As I predicted, my day lilies are still blooming beautifully, I'm still married to the love of my life, and the Commissars do not seem to have started liquidating the kulaks yet.
Obviously, I would have preferred this decision to go the other way. I also would have preferred a decision which made sense, which this decision doesn't really seem to. Despite my general distates for this law, I thought the argument that Congress couldn't bully the states by threatening to take their Medicaid money away was nonsense, and yet there the Supreme Court goes, agreeing with them. Meanwhile, the Court has rewritten the mandate as a tax, even though everyone who passed it said it wasn't one. There's dim hope in the fact that they refused to expand the commerce clause—but only dim, because future expansions of the commerce clause are going to be decided more by the future composition of the court than by this ruling.
But much as I dislike it the general direction of the ruling was hardly unexpected, even if the actual outlines of the decision are pretty much what exactly no one was predicting. I'm not super surprised that they voted to uphold--though I suspect that Justice Roberts has ducked outrage from liberals only to now get just as much outrage from his own side. This is the political environment we now live in. The age when liberal academics could comfortably expect to see their dominance of the academy translate into a broad progressive consensus on the court are over. We'll be battling over the composition of the court for a long time—and if a liberal or conservative justice is forced to retire while the other party holds the presidency, I expect to see things get vicious indeed.

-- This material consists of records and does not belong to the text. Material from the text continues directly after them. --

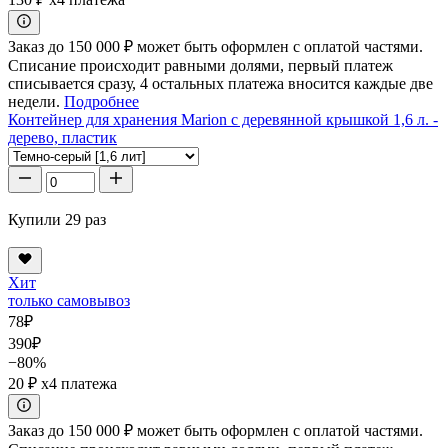
Заказ до 150 000 ₽ может быть оформлен с оплатой частями.
Списание происходит равными долями, первый платеж
списывается сразу, 4 остальных платежа вносится каждые две
недели.
Подробнее
Контейнер для хранения Marion с деревянной крышкой 1,6 л. -
дерево, пластик
Купили 29 раз
Хит
только самовывоз
78
₽
390
₽
−80%
20 ₽
x4 платежа
Заказ до 150 000 ₽ может быть оформлен с оплатой частями.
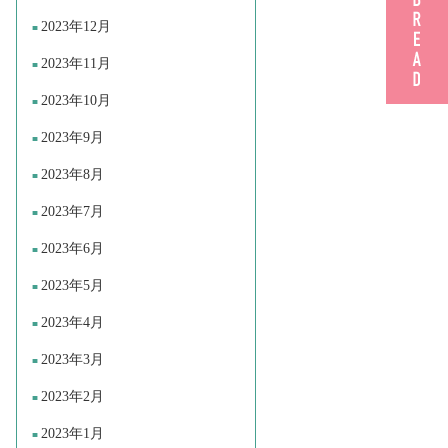
2023年12月
2023年11月
2023年10月
2023年9月
2023年8月
2023年7月
2023年6月
2023年5月
2023年4月
2023年3月
2023年2月
2023年1月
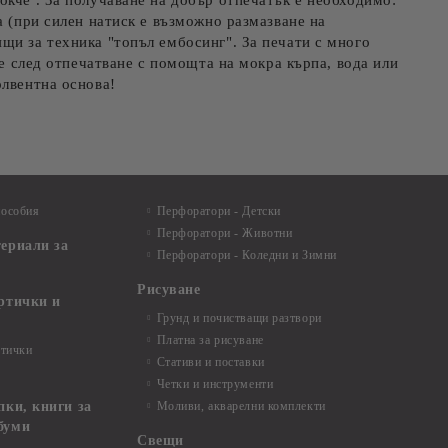
окче . За получаване на добър отпечатък е необходимо:
а (при силен натиск е възможно размазване на
щи за техника "топъл ембосинг". За печати с много
те след отпечатване с помощта на мокра кърпа, вода или
олвентна основа!
пособия
Перфоратори - Детски
Перфоратори - Животни
териали за
Перфоратори - Коледни и Зимни
Рисуване
артички и
Грунд и почистващи разтвори
Платна за рисуване
ртички
Стативи и поставки
Четки и инструменти
пки, книги за
Моливи, акварелни комплекти
буми
Свещи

Meanwhile, let's look on the bright side. Some reasons to be cheerful:
1. Those of us who are skeptical of government power are no worse off, and arguably better off, than we were yesterday. It could have gone way worse.
2. Back in 2010, when the bill passed, I made some predictions about the effects of the bill. One of them (#5: a major funding source will be repealed, which arguably describes the Class Act) may already have come true. But that leaves seven others. Will infant mortality decline to the level of the Netherlands? Will mortality drop like a stone? Stay tuned to this space in 2014!
3. Some people, maybe including me, will be helped by the bill. Even if you think that this bill will, on net, make more people worse off, you should still be glad for the people who are being helped.
4. I assume that we're all looking forward to seeing Obama campaign on his large middle class tax hike. Pass the popcorn!
I do still expect a fiscal crisis which will be made worse by this law. And I'm waiting on those upside surprises I was promised by the bill's supporters. But I've still got a sunny spot in the garden where I can wait with the aforementioned husband, and maybe a nice broccoli margarita.